This paper examines households’ financial fragility by looking at their capacity to come up with $2,000 in 30 days. Using data from the 2009 TNS Global Economic Crisis survey, we document widespread financial weakness in the United States: Approximately one quarter of Americans report that they would certainly not be able to come up with such funds, and an additional 19% would do so by relying at least in part on pawning or selling possessions or taking payday loans. If we consider the respondents who report being certain or probably not able to cope with an ordinary financial shock of this size, we find that nearly half of Americans are financially fragile. While financial fragility is more severe among those with low educational attainment and no financial education, families with children, those who suffered large wealth losses, and those who are unemployed, a sizable fraction of seemingly “middle class” Americans also judge themselves to be financially fragile. We examine the coping methods people use to deal with shocks. While savings is used most often, relying on family and friends, using formal and alternative credit, increasing work hours, and selling items are also used frequently to deal with emergencies, especially for some subgroups. Household finance researchers must look beyond precautionary savings to understand how families cope with risk. We also find evidence of a “pecking order” of coping methods in which savings appears to be first in the ordering. Finally, the paper compares the levels of financial fragility and methods of coping among eight industrialized countries. While there are differences in coping ability across countries, there is general evidence of a consistent ordering of coping methods
This paper should serve as an effective counterpoint to the chorus of papers that conclude that Debtors file Chapter 13 bankruptcies for less than worthy reasons. Nearly 50% of all households would have difficulty coming up with $2,000, an amount that only slightly exceeds the average total cost of filing a Chapter 7 case, including attorneys’ fees, court costs, and filing fees, within 30-days. Filing a Chapter 13 case, often with total up-front costs being less than $400 (and some attorneys, including my firm, advancing even these costs), then becomes a far more rational choice.
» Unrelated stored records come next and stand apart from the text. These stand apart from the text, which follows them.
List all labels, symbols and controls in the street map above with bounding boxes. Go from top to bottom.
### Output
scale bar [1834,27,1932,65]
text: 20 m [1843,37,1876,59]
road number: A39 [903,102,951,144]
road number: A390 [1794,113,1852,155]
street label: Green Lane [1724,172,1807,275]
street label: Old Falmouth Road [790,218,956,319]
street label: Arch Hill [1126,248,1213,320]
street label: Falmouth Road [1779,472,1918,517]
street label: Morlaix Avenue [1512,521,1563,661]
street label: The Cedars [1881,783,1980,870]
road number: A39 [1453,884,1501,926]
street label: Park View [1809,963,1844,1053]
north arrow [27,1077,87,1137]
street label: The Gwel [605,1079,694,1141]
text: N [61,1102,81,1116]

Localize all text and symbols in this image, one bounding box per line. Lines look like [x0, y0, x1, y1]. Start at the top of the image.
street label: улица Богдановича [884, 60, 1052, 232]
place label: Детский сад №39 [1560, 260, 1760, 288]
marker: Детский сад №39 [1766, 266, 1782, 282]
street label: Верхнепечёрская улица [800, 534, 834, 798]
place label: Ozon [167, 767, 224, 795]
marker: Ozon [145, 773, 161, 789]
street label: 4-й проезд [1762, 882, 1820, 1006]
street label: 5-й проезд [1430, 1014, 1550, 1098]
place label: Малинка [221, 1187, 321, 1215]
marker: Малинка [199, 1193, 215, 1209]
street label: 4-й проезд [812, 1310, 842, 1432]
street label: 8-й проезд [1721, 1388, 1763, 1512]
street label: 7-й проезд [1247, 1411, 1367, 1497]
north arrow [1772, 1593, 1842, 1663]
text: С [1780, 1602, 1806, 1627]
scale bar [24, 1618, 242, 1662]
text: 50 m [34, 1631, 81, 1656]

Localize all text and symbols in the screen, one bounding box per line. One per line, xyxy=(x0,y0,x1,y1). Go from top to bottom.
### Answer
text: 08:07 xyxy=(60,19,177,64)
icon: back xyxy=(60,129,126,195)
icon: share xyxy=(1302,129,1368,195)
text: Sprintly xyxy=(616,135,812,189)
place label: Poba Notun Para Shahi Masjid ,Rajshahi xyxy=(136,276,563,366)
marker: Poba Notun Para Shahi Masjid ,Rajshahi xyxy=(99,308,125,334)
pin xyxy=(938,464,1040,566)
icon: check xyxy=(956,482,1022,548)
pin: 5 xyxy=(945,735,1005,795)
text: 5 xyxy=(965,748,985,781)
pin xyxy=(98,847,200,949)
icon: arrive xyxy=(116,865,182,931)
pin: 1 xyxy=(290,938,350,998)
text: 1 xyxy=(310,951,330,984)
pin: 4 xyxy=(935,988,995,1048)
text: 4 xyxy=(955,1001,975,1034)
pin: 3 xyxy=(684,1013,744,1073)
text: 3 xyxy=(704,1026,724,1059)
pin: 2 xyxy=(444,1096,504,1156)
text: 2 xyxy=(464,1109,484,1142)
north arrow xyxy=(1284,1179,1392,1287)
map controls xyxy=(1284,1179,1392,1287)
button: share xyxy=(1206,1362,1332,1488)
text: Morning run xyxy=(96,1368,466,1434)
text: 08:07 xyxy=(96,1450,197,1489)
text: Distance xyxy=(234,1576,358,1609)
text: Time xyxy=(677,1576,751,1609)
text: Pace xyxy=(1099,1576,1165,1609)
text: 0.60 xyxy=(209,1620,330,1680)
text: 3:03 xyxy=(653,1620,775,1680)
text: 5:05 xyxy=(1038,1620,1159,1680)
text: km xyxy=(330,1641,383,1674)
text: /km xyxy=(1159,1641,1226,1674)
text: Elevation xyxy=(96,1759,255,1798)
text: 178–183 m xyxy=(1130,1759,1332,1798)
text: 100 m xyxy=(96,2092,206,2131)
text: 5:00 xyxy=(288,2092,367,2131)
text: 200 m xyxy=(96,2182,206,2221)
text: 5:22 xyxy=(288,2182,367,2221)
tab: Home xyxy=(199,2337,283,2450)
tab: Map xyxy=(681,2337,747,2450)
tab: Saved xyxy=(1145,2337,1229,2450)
This difficulty in obtaining emergency funds is exacerbated for bankrupt debtors, since one of the key ways the paper finds households access emergency funds is “via credit cards, home equity lines of credit, or loans on retirement accounts.” For the bankrupt debtor, those sources are no longer available.
And for most debtors, filing bankruptcy is an emergency. Foreclosure, repossession, garnishment and the constant dunning of debt collectors are problems that often demand the immediate solution that bankruptcy provides.
Of additional pertinence in the bankruptcy context is the recommendation that short-term emergency saving should not be discouraged and, in fact, may deserved to be privileged like “long horizon saving”, such as retirement, education, small business development and home ownership. The bankruptcy code and courts are clearly implicated in this, for example, as home retention and 401k exemption, contribution and loan repayment are provided extensive protections, but cash accounts are often find small exemptions (conditioned on a subjective “necessary” limitation”) administrative freezes by banks, and hostility to budgets with “emergency” or “miscellaneous” line items. This paper would support more generous allowance of short term emergency savings, particularly as a means of increasing the discharge rates in Chapter 13.